Наверное, ей никогда не удастся окончательно преодолеть враждебность по отношению к этому человеку. Чего он хочет от нее? Зачем он сюда пришел? Интересно, действительно ли он приказывал убить ее? Хотя в последнее время ей столько всего говорили…
– Сегодня мне нужно возвращаться в Вашингтон.
Он стоял спиной к свету, и Анна не могла видеть его лица.
– И я хотел увидеть тебя перед отъездом.
Этот бесстрастно-вежливый голос был ей слишком хорошо знаком.
Внезапно Анна почувствовала страшную злость на этого невозмутимого человека. Чего ради она позволяет ему уйти вот так, не ответив ни на один из мучивших ее вопросов. Ведь он же мог использовать ее в своих целях. Использовать безжалостно, руководствуясь лишь одной целью – обезопасить самого себя и свою драгоценную Организацию.
Судорожно сглотнув, она заставила себя заговорить:
– Перед тем как уйдешь, я бы хотела спросить тебя кое о чем. Ведь единственный источник информации, которым я располагаю, – это газеты.
Он как будто ожидал этого:
– Естественно. Это тоже одна из причин, по которой я пришел навестить тебя. Лучше, если ты узнаешь правду непосредственно от меня, а не от… кого-нибудь другого.
Его колебание длилось буквально доли секунды, но этого оказалось достаточно, чтобы Анна немедленно подумала о Уэббе. Неужели он имел в виду именно его? «Не торопись, – напоминала она себе. – Еще рано. Об этом ты сможешь спросить несколько позже». Сейчас же ее интересовал вопрос, знал ли этот хладнокровный незнакомец о том, кто был любовником его жены. Знал ли он, что этот человек убил ее и женился на его дочери? А если знал, то имело ли это для него какое-то значение?

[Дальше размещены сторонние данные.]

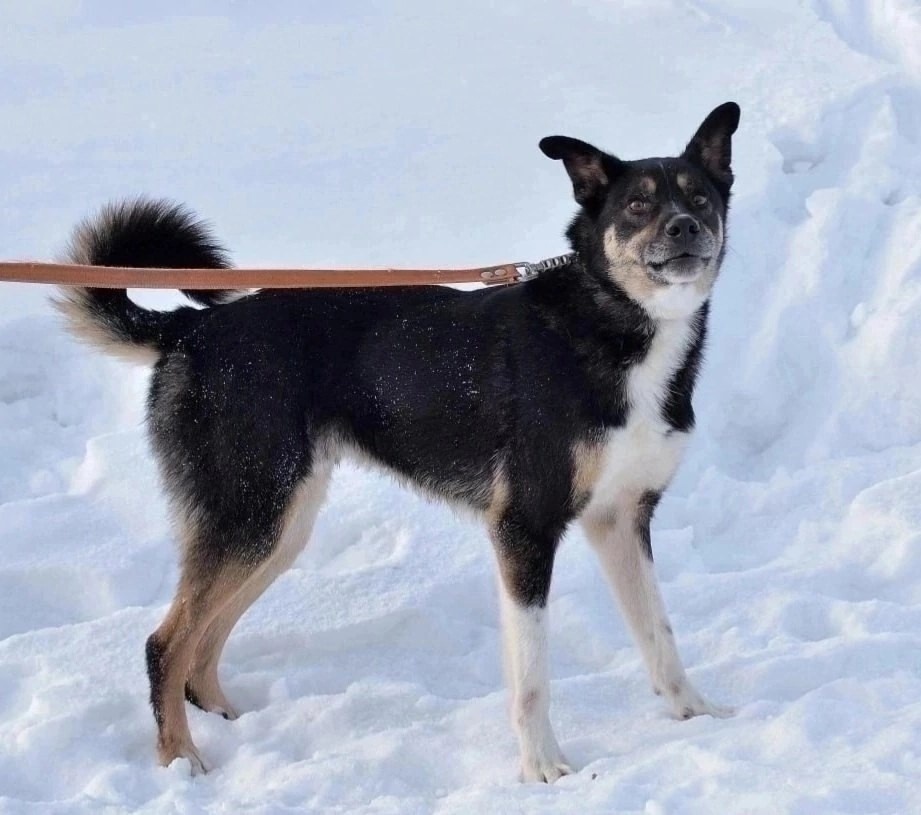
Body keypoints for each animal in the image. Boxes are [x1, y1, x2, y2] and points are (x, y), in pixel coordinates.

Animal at [52, 102, 740, 784]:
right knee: (165, 645)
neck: (615, 326)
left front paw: (696, 713)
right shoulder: (523, 528)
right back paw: (181, 760)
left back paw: (226, 721)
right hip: (251, 514)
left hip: (278, 525)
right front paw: (543, 767)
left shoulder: (621, 518)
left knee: (201, 647)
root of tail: (190, 328)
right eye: (637, 206)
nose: (683, 227)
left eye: (700, 198)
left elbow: (660, 635)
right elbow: (532, 677)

К ее большому удивлению, он отошел от балконной двери и сел на один из неудобных, жестких больничных стульев рядом с кроватью.
По крайней мере, он не увиливал и не лгал. Без малейших колебаний он спокойно и полно отвечал на ее сбивчивые вопросы. Наконец-то все куски этой омерзительной головоломки стали на свои места. И лишь в самом конце Анна решилась спросить о самом главном. О том единственном, что по-настоящему волновало ее.
Глава 50
Мадридский аэропорт медленно плавился под жарким испанским солнцем. Анна взяла с собой только один чемодан, настолько маленький, что она даже не сдавала его в багаж. Но, несмотря на небольшие размеры, он был достаточно тяжелым, и Анна уже начинала нервничать. Чертов Уэбб! За все те недели, что она провела в больнице, он удосужился прислать ей только одну открытку, на которой совершенно неразборчивым почерком была написана какая-то банальность вроде: «Жаль, что тебя здесь нет».

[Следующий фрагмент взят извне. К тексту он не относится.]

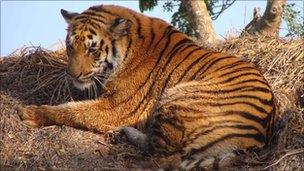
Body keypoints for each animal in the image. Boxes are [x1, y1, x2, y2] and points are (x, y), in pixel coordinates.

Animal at [19, 4, 276, 170]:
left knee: (165, 157)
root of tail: (257, 139)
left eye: (92, 49)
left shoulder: (117, 108)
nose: (72, 75)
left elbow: (73, 109)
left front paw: (30, 113)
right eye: (70, 46)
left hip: (179, 96)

В течение трех недель она разрывалась между злостью и обидой, особенно после того как прочитала, что он начал сниматься в Испании в новом фильме. Съемки «Жажды славы» были отложены на несколько месяцев, и он решил не терять времени даром. Узнав, что его партнершей снова будет Кэрол Кокран, Анна заскрежетала зубами. Да, он говорил, что между ними давно все кончено, но…

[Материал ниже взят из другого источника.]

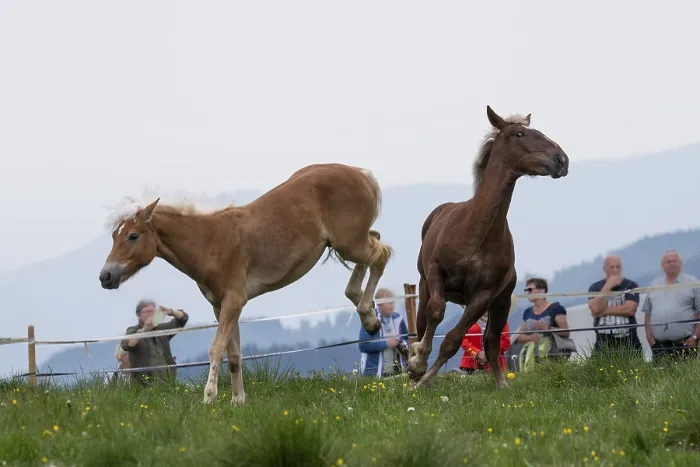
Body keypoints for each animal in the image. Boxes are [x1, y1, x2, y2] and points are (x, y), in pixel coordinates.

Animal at [98, 163, 393, 404]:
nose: (105, 277)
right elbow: (234, 354)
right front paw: (238, 400)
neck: (210, 242)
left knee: (381, 254)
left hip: (349, 243)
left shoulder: (233, 301)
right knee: (377, 241)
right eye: (115, 235)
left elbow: (216, 349)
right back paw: (367, 314)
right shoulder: (221, 307)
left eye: (133, 236)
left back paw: (367, 314)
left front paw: (209, 397)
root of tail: (361, 174)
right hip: (350, 243)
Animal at [407, 105, 569, 389]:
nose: (561, 159)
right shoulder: (436, 273)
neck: (476, 232)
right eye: (519, 134)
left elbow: (454, 340)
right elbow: (436, 313)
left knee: (491, 341)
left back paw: (501, 384)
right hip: (424, 284)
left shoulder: (484, 296)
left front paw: (426, 378)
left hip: (500, 303)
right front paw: (418, 366)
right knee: (423, 321)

Временами ей казалось, что эта больница и неизменное общество одной и той же медсестры сведут ее с ума. Она ненавидела себя саму и собственную немощь, которая держала ее в этой тюрьме. Она ненавидела ежедневные обязательные прогулки под пристальными взглядами остальных пациентов. Все они читали газеты, и Анна являлась объектом их неуемного любопытства, а иногда и жалости.
Кроме того, ее донимали бесконечные посетители. Конечно, они приходили из наилучших побуждений, но от этого было не легче.